== WHAT TO DO ==
In full and without change, return each entry.

== PROVIDED DATA ==
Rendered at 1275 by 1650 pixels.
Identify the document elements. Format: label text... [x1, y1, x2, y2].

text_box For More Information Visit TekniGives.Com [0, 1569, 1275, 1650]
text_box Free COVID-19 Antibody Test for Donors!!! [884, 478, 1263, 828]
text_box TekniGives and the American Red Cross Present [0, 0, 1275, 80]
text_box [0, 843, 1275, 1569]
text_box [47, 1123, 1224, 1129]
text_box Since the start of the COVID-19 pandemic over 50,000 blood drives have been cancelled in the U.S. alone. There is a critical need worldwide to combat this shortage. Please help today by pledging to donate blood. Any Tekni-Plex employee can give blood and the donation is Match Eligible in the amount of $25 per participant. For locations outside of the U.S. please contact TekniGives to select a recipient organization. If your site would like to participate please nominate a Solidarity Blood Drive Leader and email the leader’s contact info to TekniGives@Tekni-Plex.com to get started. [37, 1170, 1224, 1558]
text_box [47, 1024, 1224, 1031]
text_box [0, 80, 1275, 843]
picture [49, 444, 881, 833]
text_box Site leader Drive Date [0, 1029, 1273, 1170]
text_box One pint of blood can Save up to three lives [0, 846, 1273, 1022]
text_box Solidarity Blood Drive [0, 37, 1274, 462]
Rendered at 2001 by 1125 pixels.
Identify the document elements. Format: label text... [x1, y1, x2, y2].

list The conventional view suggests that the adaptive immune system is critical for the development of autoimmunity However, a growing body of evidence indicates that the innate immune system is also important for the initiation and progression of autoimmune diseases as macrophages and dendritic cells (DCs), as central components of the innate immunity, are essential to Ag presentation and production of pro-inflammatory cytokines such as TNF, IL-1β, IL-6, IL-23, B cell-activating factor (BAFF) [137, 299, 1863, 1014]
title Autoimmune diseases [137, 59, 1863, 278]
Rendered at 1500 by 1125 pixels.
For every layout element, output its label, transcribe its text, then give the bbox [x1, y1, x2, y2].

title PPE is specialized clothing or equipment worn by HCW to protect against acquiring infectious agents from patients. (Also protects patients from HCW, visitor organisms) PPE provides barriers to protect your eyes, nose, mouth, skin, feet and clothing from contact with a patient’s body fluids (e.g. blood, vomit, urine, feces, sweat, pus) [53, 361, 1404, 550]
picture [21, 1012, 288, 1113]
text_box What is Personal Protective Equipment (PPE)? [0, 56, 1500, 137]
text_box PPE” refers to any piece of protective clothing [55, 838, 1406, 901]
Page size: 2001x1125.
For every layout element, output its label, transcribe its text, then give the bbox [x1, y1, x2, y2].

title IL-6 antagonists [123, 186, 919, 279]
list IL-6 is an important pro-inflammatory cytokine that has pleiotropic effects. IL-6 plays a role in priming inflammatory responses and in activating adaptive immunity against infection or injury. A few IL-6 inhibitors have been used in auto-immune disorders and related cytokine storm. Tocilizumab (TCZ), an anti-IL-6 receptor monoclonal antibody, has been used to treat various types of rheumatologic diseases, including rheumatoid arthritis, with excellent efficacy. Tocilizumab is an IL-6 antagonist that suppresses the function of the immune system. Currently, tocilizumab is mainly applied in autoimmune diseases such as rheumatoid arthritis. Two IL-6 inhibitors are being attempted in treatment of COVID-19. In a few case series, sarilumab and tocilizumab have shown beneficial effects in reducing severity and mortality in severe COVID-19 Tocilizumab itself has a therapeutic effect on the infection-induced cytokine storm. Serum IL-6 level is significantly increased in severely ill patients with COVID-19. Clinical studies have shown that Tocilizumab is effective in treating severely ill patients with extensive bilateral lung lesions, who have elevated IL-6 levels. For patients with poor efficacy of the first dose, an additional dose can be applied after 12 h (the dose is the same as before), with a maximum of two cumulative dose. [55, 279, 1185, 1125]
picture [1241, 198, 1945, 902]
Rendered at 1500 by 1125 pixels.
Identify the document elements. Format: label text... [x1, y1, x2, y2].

== ANSWER TO THIS EXERCISE ==
Rendered at 1275 by 1650 pixels.
Identify the document elements. Format: label text... [x1, y1, x2, y2].

text_box For More Information Visit TekniGives.Com [0, 1569, 1275, 1650]
text_box Free COVID-19 Antibody Test for Donors!!! [884, 478, 1263, 828]
text_box TekniGives and the American Red Cross Present [0, 0, 1275, 80]
text_box [0, 843, 1275, 1569]
text_box [47, 1123, 1224, 1129]
text_box Since the start of the COVID-19 pandemic over 50,000 blood drives have been cancelled in the U.S. alone. There is a critical need worldwide to combat this shortage. Please help today by pledging to donate blood. Any Tekni-Plex employee can give blood and the donation is Match Eligible in the amount of $25 per participant. For locations outside of the U.S. please contact TekniGives to select a recipient organization. If your site would like to participate please nominate a Solidarity Blood Drive Leader and email the leader’s contact info to TekniGives@Tekni-Plex.com to get started. [37, 1170, 1224, 1558]
text_box [47, 1024, 1224, 1031]
text_box [0, 80, 1275, 843]
picture [49, 444, 881, 833]
text_box Site leader Drive Date [0, 1029, 1273, 1170]
text_box One pint of blood can Save up to three lives [0, 846, 1273, 1022]
text_box Solidarity Blood Drive [0, 37, 1274, 462]
Rendered at 2001 by 1125 pixels.
Identify the document elements. Format: label text... [x1, y1, x2, y2].

list The conventional view suggests that the adaptive immune system is critical for the development of autoimmunity However, a growing body of evidence indicates that the innate immune system is also important for the initiation and progression of autoimmune diseases as macrophages and dendritic cells (DCs), as central components of the innate immunity, are essential to Ag presentation and production of pro-inflammatory cytokines such as TNF, IL-1β, IL-6, IL-23, B cell-activating factor (BAFF) [137, 299, 1863, 1014]
title Autoimmune diseases [137, 59, 1863, 278]
Rendered at 1500 by 1125 pixels.
For every layout element, output its label, transcribe its text, then give the bbox [x1, y1, x2, y2].

title PPE is specialized clothing or equipment worn by HCW to protect against acquiring infectious agents from patients. (Also protects patients from HCW, visitor organisms) PPE provides barriers to protect your eyes, nose, mouth, skin, feet and clothing from contact with a patient’s body fluids (e.g. blood, vomit, urine, feces, sweat, pus) [53, 361, 1404, 550]
picture [21, 1012, 288, 1113]
text_box What is Personal Protective Equipment (PPE)? [0, 56, 1500, 137]
text_box PPE” refers to any piece of protective clothing [55, 838, 1406, 901]
Page size: 2001x1125.
For every layout element, output its label, transcribe its text, then give the bbox [x1, y1, x2, y2].

title IL-6 antagonists [123, 186, 919, 279]
list IL-6 is an important pro-inflammatory cytokine that has pleiotropic effects. IL-6 plays a role in priming inflammatory responses and in activating adaptive immunity against infection or injury. A few IL-6 inhibitors have been used in auto-immune disorders and related cytokine storm. Tocilizumab (TCZ), an anti-IL-6 receptor monoclonal antibody, has been used to treat various types of rheumatologic diseases, including rheumatoid arthritis, with excellent efficacy. Tocilizumab is an IL-6 antagonist that suppresses the function of the immune system. Currently, tocilizumab is mainly applied in autoimmune diseases such as rheumatoid arthritis. Two IL-6 inhibitors are being attempted in treatment of COVID-19. In a few case series, sarilumab and tocilizumab have shown beneficial effects in reducing severity and mortality in severe COVID-19 Tocilizumab itself has a therapeutic effect on the infection-induced cytokine storm. Serum IL-6 level is significantly increased in severely ill patients with COVID-19. Clinical studies have shown that Tocilizumab is effective in treating severely ill patients with extensive bilateral lung lesions, who have elevated IL-6 levels. For patients with poor efficacy of the first dose, an additional dose can be applied after 12 h (the dose is the same as before), with a maximum of two cumulative dose. [55, 279, 1185, 1125]
picture [1241, 198, 1945, 902]
Rendered at 1500 by 1125 pixels.
Identify the document elements. Format: label text... [x1, y1, x2, y2].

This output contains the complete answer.